- Duration: 19 February 2026 – 22 February 2026
- Games played: 7
- Teams: 8
- TV partner: Max Sport

Regular season
- Season MVP: Lamont West

Finals
- Champions: Cherno More
- Runners-up: Lokomotiv Plovdiv
- Semifinalists: Balkan Botevgrad Rilski Sportist
- Finals MVP: Lamont West

Statistical leaders
- Points: Lamont West 23
- Rebounds: Mihaylov 9.5
- Assists: Ramsey 9

Records
- Highest attendance: 2,000
- Lowest attendance: 200
- Average attendance: 929

= 2026 Bulgarian Basketball Cup =

The 2026 Bulgarian Basketball Cup was the 72nd edition of the annual cup tournament in Bulgaria. It is managed by the Bulgarian Basketball Federation and was heald in Arena Botevgrad, Botevgrad. The final eight of the competition began on 19 February 2026 with the quarterfinals, and ended with the final on 22 February 2026, while the qualifying stage started on 7th of January. MVP of the tournament and the final game, was Lamont West from Cherno More

== Format ==
In this edition, the Bulgarian Basketball Federation, introduced a new format. Clubs who participate in European Competitions (Balkan Botevgrad, Rilski Sportist, Spartak Pleven), the last year winner Cherno More Ticha and the highest placed team after the first 10 games in the standing, besides the other four, Lokomotiv Plovdiv, will qualify directly to the tournament. The other six teams will play two legged qualifying games.

== Qualification games ==
The qualifying round took place on 7th of January and 28 of January 2026 in two-legged ties in which the series winners advanced to the main tournament.

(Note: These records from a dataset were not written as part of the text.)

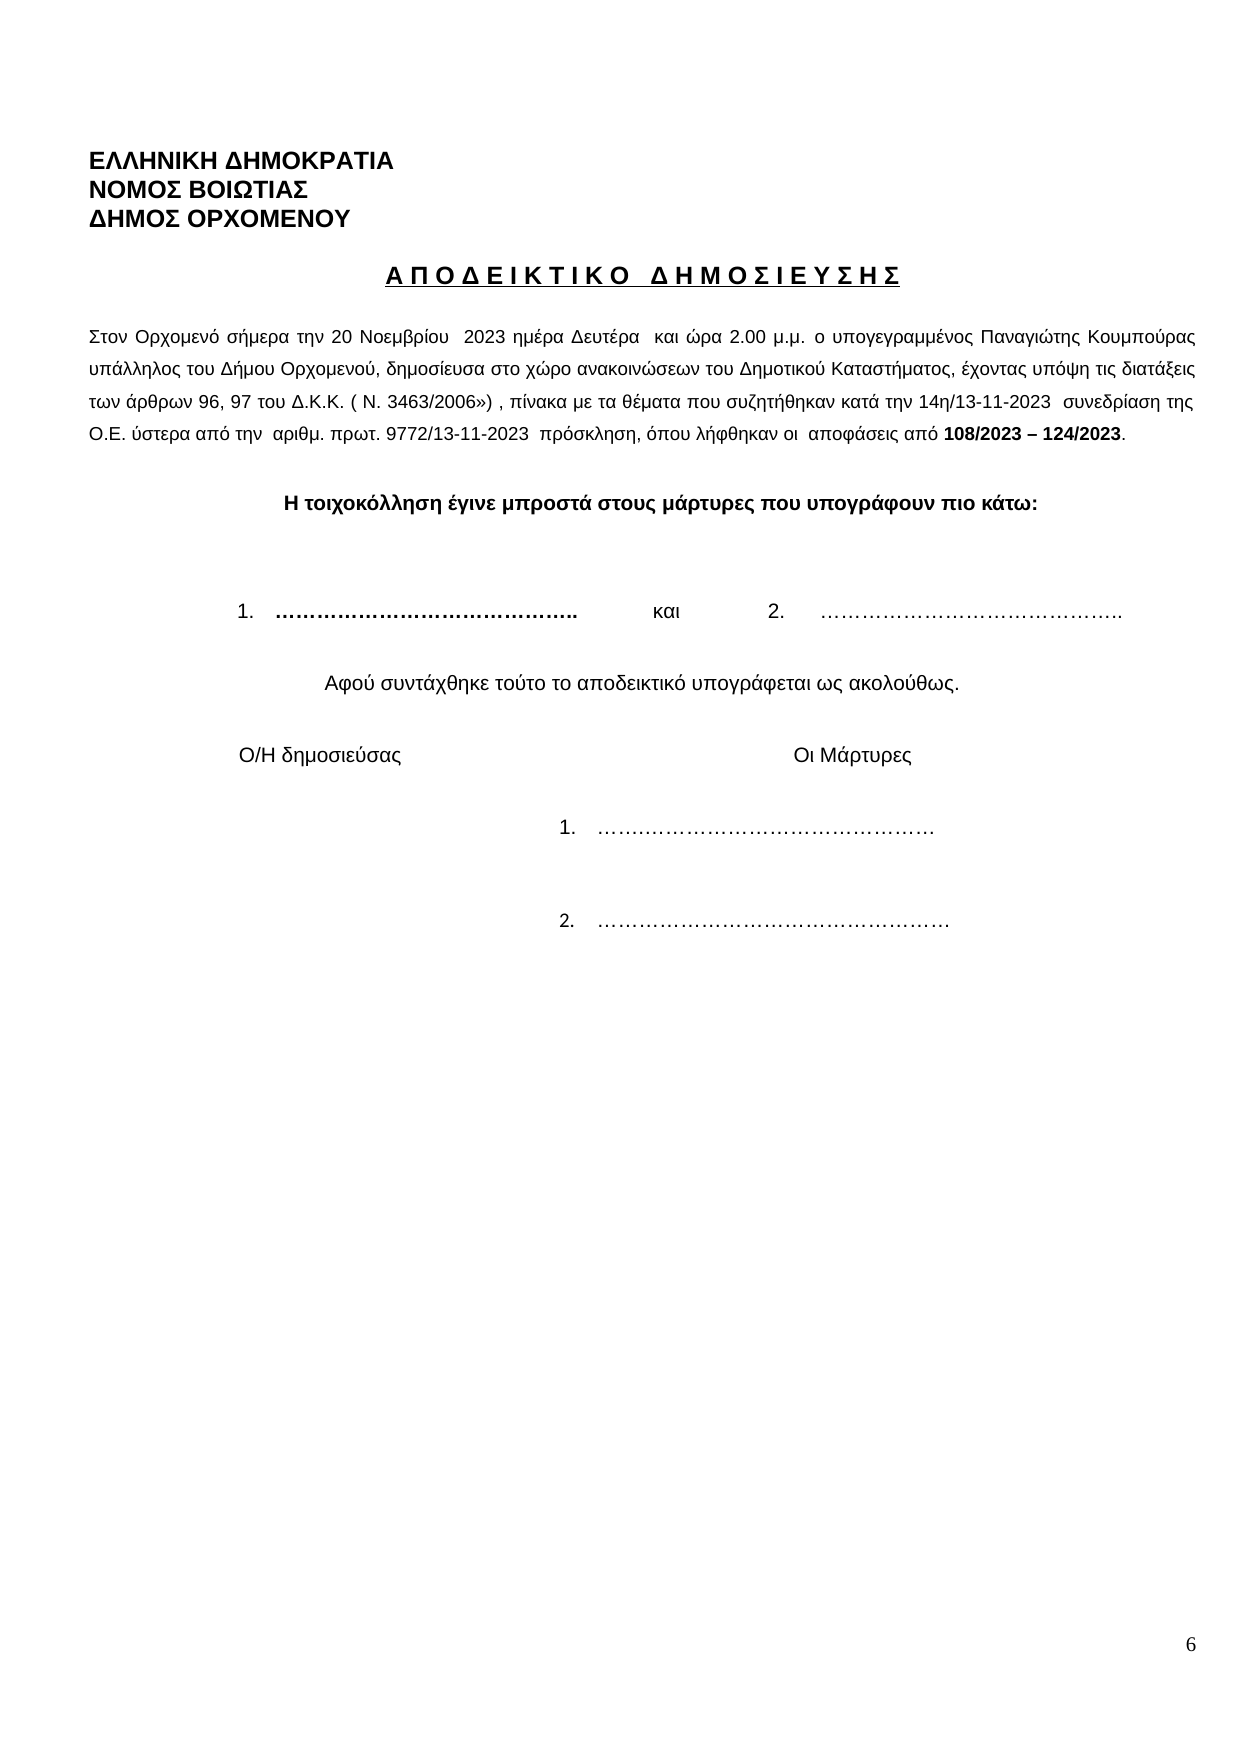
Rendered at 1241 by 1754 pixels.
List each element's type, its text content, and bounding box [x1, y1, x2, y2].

text ΔΗΜΟΣ ΟΡΧΟΜΕΝΟΥ [89, 204, 1196, 232]
text ΝΟΜΟΣ ΒΟΙΩΤΙΑΣ [89, 175, 1196, 204]
list …….…………………………………… [559, 814, 1196, 838]
text Ο/Η δημοσιεύσας Οι Μάρτυρες [164, 742, 1196, 766]
list …………………………………….. και 2. …………………………………….. [164, 599, 1196, 623]
list …………………………………………… [559, 907, 1196, 933]
title Α Π Ο Δ Ε Ι Κ Τ Ι Κ Ο Δ Η Μ Ο Σ Ι Ε Υ Σ Η Σ [89, 261, 1196, 290]
text ΕΛΛΗΝΙΚΗ ΔΗΜΟΚΡΑΤΙΑ [89, 146, 1196, 175]
text Αφού συντάχθηκε τούτο το αποδεικτικό υπογράφεται ως ακολούθως. [89, 671, 1196, 694]
text Η τοιχοκόλληση έγινε μπροστά στους μάρτυρες που υπογράφουν πιο κάτω: [126, 491, 1196, 515]
text Στον Ορχομενό σήμερα την 20 Νοεμβρίου 2023 ημέρα Δευτέρα και ώρα 2.00 μ.μ. o υπογεγραμμένος Παναγιώτης Κουμπούρας υπάλληλος του Δήμου Ορχομενού, δημοσίευσα στο χώρο ανακοινώσεων του Δημοτικού Καταστήματος, έχοντας υπόψη τις διατάξεις των άρθρων 96, 97 του Δ.Κ.Κ. ( Ν. 3463/2006») , πίνακα με τα θέματα που συζητήθηκαν κατά την 14η/13-11-2023 συνεδρίαση της Ο.Ε. ύστερα από την αριθμ. πρωτ. 9772/13-11-2023 πρόσκληση, όπου λήφθηκαν οι αποφάσεις από 108/2023 – 124/2023. [89, 326, 1196, 444]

| Team 1 | Agg.Tooltip Aggregate score | Team 2 | 1st leg | 2nd leg |
|---|---|---|---|---|
| Academic Plovdiv | 168 – 134 | Botev Vratsa | 85–68 | 83–66 |
| Beroe | 203 – 148 | Shumen | 108–76 | 95–72 |
| Minyor 2015 | 166 – 153 | Levski | 90–81 | 76–72 |

== Draw ==
The draw for the 2026 Bulgarian Basketball Cup took place on 30 January 2026. There were no restrictions for quarterfinals.